In situ confinement of CsPbBr3 quantum dots within COFs for enhanced photocatalytic CO2 reduction

Abstract

Confining quantum dots (QDs) within covalent organic frameworks (COFs) has emerged as a promising strategy to address their inherent limitations, particularly the aggregation and environmental instability of perovskite QDs, as well as to enhance charge carrier separation efficiency. In this study, CsPbBr₃ QDs were in situ encapsulated within a TTATFA-COF matrix (TTA = 2,4,6-tris(4-aminophenyl)triazine, TFA = tris(4-formylphenyl)amine), effectively preventing aggregation and environmental degradation, thereby significantly improving their structural and functional stability.

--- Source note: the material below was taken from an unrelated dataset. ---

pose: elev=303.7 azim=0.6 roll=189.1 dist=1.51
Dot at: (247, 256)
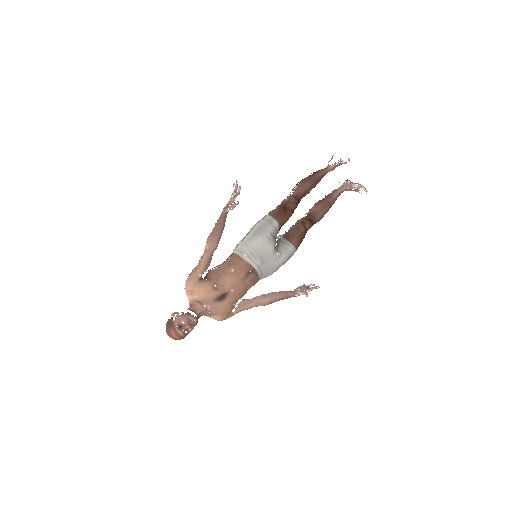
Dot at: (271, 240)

The intimate interfacial contact promotes type-II charge transfer, facilitating carrier separation, while the Lewis basic sites within the COF enhance CO₂ adsorption and activation. The resulting CPB@COF-2 composite, containing 19 wt% QDs, achieves a CO production rate of 64.5 μmol g⁻¹ h⁻¹ under visible light with 90.97% selectivity, along with an electron consumption rate of 141.8 μmol g⁻¹ h⁻¹. The material retains over 95% of its initial catalytic activity after 30 hours of continuous operation, demonstrating the dual role of COF confinement in stabilizing perovskite QDs and constructing efficient heterojunctions. This work provides a new design strategy for advanced photocatalytic CO₂ reduction systems.